Work to be completed.
Could you repeat exactly the lines below, from the line containing "Цветы в ящиках" through the last one, both included, while leaving out any pictures?

Record extracts.
★ ★ ★ ★ ★ ★ ★
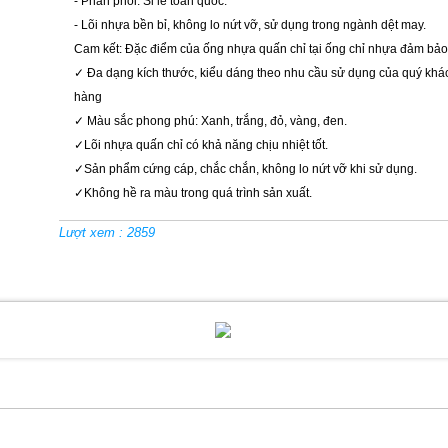
- Phân phối: Sỉ lẻ toàn quốc.
- Lõi nhựa bền bỉ, không lo nứt vỡ, sử dụng trong ngành dệt may.
Cam kết: Đặc điểm của ống nhựa quấn chỉ tại ống chỉ nhựa đảm bảo
✓ Đa dạng kích thước, kiểu dáng theo nhu cầu sử dụng của quý khá
hàng
✓ Màu sắc phong phú: Xanh, trắng, đỏ, vàng, đen.
✓Lõi nhựa quấn chỉ có khả năng chịu nhiệt tốt.
✓Sản phẩm cứng cáp, chắc chắn, không lo nứt vỡ khi sử dụng.
✓Không hề ra màu trong quá trình sản xuất.
Lượt xem : 2859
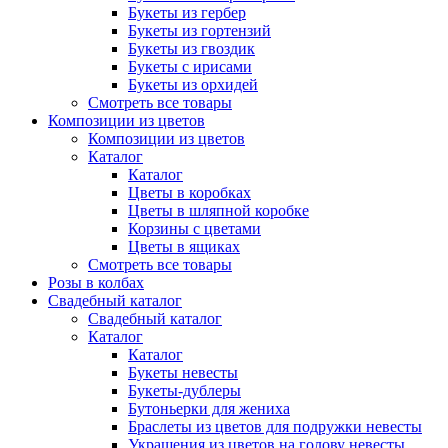
Букеты из гербер
Букеты из гортензий
Букеты из гвоздик
Букеты с ирисами
Букеты из орхидей
Смотреть все товары
Композиции из цветов
Композиции из цветов
Каталог
Каталог
Цветы в коробках
Цветы в шляпной коробке
Корзины с цветами
Цветы в ящиках
Смотреть все товары
Розы в колбах
Свадебный каталог
Свадебный каталог
Каталог
Каталог
Букеты невесты
Букеты-дублеры
Бутоньерки для жениха
Браслеты из цветов для подружки невесты
Украшения из цветов на голову невесты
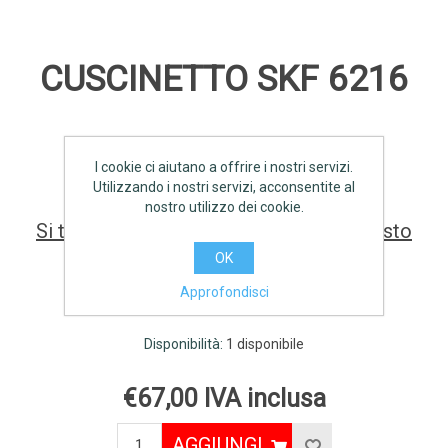
CUSCINETTO SKF 6216
SCHEDA TECNICA
I cookie ci aiutano a offrire i nostri servizi.
Utilizzando i nostri servizi, acconsentite al
nostro utilizzo dei cookie.
Si tratta della prima recensione per questo
prodotto
OK
Approfondisci
Produttore:
SKF
Disponibilità:
1 disponibile
€67,00 IVA inclusa
AGGIUNGI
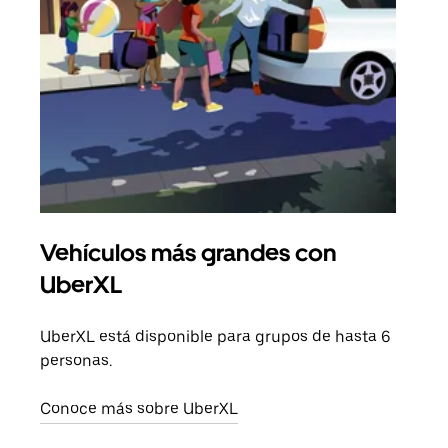
Vehículos más grandes con
Via
UberXL
Cuan
viaj
UberXL está disponible para grupos de hasta 6
prop
personas.
Obté
Conoce más sobre UberXL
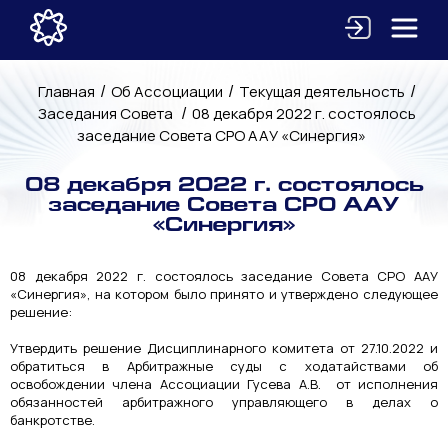
/
/
/
Главная
Об Ассоциации
Текущая деятельность
/
Заседания Совета
08 декабря 2022 г. состоялось
заседание Совета СРО ААУ «Синергия»
08 декабря 2022 г. состоялось
заседание Совета СРО ААУ
«Синергия»
08 декабря 2022 г. состоялось заседание Совета СРО ААУ
«Синергия», на котором было принято и утверждено следующее
решение:
Утвердить решение Дисциплинарного комитета от 27.10.2022 и
обратиться в Арбитражные суды с ходатайствами об
освобождении члена Ассоциации Гусева А.В. от исполнения
обязанностей арбитражного управляющего в делах о
банкротстве.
★ ★ ★ ★ ★ ★ ★
Answer below.
Цветы в ящиках
Смотреть все товары
Розы в колбах
Свадебный каталог
Свадебный каталог
Каталог
Каталог
Букеты невесты
Букеты-дублеры
Бутоньерки для жениха
Браслеты из цветов для подружки невесты
Украшения из цветов на голову невесты
CUSCINETTO SKF 6216
SCHEDA TECNICA
I cookie ci aiutano a offrire i nostri servizi.
Utilizzando i nostri servizi, acconsentite al
nostro utilizzo dei cookie.
Si tratta della prima recensione per questo
prodotto
OK
Approfondisci
Produttore:
SKF
Disponibilità:
1 disponibile
€67,00 IVA inclusa
AGGIUNGI
Vehículos más grandes con
Via
UberXL
Cuan
viaj
UberXL está disponible para grupos de hasta 6
prop
personas.
Obté
Conoce más sobre UberXL
/
/
/
Главная
Об Ассоциации
Текущая деятельность
/
Заседания Совета
08 декабря 2022 г. состоялось
заседание Совета СРО ААУ «Синергия»
08 декабря 2022 г. состоялось
заседание Совета СРО ААУ
«Синергия»
08 декабря 2022 г. состоялось заседание Совета СРО ААУ
«Синергия», на котором было принято и утверждено следующее
решение:
Утвердить решение Дисциплинарного комитета от 27.10.2022 и
обратиться в Арбитражные суды с ходатайствами об
освобождении члена Ассоциации Гусева А.В. от исполнения
обязанностей арбитражного управляющего в делах о
банкротстве.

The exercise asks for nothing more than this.